[Collected data entries]

════

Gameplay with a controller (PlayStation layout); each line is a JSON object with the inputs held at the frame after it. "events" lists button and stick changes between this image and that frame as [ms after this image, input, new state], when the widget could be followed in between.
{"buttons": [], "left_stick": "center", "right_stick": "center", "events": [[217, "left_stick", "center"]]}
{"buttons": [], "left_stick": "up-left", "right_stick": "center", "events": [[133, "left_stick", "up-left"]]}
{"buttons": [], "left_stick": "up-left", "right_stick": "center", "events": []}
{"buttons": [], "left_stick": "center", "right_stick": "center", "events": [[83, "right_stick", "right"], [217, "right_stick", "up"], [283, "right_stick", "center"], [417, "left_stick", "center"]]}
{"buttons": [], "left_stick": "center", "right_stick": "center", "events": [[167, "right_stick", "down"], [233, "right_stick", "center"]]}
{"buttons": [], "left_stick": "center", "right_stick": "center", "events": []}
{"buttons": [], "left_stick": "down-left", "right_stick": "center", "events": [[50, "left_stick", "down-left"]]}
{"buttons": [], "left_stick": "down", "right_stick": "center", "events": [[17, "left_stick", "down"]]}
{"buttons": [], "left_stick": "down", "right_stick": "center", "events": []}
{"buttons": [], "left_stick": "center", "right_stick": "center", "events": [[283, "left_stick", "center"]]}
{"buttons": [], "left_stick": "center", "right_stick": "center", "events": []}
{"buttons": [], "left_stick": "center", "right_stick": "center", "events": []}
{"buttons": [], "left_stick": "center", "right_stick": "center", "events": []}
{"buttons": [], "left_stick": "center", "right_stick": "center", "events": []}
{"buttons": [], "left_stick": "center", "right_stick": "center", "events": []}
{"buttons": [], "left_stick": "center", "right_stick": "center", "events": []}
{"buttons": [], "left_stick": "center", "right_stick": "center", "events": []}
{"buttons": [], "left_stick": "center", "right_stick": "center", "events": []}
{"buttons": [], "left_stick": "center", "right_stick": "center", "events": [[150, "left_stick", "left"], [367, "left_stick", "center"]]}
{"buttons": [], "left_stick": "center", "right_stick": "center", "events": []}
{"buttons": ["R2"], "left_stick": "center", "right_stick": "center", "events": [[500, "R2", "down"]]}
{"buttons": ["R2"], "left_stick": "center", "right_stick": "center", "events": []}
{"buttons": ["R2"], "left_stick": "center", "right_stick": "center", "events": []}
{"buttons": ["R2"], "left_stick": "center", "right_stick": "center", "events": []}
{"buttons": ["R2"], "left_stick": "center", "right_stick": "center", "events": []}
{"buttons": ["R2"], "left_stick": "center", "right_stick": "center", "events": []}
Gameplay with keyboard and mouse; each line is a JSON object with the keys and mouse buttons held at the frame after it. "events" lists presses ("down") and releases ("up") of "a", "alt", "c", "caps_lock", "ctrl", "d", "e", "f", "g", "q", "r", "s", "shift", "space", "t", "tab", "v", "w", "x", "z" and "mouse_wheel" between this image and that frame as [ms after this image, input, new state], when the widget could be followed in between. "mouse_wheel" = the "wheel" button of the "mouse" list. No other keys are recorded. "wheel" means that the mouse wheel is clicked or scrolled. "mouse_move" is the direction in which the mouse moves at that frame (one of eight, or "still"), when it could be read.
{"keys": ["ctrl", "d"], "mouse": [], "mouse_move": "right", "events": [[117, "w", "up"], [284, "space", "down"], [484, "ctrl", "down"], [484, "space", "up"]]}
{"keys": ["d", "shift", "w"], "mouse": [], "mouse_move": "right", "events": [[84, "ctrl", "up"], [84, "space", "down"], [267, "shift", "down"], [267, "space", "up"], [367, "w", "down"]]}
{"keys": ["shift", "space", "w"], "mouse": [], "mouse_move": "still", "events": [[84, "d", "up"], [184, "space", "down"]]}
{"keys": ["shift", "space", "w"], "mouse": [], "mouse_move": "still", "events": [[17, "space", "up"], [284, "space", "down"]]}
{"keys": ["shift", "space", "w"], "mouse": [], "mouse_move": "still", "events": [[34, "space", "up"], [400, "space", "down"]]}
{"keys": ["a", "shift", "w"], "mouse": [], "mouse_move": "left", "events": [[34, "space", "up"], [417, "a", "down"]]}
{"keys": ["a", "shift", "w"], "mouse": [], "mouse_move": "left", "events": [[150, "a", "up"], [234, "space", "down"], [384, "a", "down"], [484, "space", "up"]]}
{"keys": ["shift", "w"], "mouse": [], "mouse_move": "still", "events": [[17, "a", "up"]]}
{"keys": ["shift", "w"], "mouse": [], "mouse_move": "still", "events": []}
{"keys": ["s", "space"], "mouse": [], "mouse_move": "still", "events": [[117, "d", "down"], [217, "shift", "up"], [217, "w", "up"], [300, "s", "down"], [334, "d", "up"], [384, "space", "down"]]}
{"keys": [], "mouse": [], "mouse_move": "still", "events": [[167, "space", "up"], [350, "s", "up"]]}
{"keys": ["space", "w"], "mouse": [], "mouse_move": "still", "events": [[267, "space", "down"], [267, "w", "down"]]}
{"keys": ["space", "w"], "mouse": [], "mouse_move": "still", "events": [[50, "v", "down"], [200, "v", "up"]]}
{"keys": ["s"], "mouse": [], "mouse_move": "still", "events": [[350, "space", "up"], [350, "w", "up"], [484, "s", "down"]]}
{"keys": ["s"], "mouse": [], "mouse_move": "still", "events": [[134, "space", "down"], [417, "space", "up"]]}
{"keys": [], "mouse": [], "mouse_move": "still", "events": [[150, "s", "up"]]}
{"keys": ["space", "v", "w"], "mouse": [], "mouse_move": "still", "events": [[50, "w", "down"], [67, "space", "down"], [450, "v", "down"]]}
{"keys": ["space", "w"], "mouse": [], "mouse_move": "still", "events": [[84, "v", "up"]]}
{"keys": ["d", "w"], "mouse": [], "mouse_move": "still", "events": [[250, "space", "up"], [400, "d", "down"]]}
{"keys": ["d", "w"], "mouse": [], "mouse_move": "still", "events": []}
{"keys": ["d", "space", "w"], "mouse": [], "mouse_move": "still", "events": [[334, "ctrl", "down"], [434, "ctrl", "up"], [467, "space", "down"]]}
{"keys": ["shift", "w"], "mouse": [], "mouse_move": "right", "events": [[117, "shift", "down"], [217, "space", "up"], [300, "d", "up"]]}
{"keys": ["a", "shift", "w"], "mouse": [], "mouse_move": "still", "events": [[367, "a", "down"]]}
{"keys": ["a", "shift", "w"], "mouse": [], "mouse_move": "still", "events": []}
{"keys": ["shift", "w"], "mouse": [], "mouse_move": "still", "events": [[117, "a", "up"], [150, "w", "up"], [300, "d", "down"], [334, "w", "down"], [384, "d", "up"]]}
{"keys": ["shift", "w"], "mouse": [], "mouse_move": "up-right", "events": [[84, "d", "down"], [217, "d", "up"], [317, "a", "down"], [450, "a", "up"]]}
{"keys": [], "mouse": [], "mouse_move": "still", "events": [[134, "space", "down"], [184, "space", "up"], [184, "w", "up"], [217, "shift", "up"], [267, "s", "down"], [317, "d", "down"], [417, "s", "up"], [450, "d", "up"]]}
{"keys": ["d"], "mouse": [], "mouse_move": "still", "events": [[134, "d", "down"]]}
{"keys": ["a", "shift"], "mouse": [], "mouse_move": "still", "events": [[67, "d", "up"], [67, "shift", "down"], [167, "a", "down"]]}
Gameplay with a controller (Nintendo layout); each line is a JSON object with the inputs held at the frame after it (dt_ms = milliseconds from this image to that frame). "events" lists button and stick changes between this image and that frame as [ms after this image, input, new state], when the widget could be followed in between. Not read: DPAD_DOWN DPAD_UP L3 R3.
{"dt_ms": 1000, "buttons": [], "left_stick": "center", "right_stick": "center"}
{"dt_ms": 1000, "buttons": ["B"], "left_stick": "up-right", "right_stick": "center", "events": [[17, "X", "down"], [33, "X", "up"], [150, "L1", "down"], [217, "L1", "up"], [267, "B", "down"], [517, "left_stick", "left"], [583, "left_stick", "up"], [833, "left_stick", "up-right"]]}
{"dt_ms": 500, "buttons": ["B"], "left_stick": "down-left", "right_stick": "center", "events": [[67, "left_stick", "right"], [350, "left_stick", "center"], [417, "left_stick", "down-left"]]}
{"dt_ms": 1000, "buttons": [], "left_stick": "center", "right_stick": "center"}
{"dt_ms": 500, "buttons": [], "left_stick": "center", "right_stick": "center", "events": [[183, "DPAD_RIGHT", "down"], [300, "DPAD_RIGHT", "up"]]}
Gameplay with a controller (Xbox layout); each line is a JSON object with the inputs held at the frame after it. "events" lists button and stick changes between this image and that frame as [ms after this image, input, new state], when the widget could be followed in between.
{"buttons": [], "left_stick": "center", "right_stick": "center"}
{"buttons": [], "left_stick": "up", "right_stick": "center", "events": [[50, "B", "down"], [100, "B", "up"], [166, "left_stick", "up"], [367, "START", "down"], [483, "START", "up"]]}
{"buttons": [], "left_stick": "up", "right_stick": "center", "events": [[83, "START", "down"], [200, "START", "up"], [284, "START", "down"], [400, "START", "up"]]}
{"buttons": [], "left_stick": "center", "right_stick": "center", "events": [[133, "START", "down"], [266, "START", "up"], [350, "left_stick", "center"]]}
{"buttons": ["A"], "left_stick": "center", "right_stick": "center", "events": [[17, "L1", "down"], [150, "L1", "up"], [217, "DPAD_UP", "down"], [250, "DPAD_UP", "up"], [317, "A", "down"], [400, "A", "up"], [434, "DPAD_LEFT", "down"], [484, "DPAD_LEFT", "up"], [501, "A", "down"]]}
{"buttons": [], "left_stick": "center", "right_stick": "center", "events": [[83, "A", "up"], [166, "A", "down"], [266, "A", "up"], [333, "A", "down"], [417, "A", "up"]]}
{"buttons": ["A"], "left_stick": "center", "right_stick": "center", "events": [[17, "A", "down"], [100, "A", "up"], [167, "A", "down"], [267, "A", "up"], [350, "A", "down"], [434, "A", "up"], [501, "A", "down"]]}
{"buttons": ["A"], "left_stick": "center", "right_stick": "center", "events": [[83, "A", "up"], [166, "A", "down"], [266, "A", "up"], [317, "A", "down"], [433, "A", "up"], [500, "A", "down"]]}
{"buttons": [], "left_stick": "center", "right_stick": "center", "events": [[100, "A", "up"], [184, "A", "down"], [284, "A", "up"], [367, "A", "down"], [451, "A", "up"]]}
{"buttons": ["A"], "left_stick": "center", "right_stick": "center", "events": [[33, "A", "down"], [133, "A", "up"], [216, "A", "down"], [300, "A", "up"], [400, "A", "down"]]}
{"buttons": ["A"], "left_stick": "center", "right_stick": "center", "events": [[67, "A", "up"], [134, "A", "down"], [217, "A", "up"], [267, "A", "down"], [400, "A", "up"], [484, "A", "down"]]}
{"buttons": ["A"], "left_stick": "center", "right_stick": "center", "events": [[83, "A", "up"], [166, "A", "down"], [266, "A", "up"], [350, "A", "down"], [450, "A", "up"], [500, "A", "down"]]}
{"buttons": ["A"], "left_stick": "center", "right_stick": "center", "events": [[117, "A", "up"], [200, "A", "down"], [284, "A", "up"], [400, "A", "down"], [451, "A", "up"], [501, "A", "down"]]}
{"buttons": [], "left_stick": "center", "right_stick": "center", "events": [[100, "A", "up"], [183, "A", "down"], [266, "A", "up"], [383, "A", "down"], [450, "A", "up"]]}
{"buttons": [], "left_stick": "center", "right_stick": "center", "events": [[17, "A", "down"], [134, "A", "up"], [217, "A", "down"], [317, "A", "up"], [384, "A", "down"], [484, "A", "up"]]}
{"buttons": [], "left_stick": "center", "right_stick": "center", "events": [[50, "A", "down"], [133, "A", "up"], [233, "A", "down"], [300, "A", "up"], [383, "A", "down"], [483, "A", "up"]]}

════

* **ACTIVITY**: Work out the number of lines in the records containing the word "ctrl". Write only that number.

* **RESPONSE TO THIS EXERCISE**: 4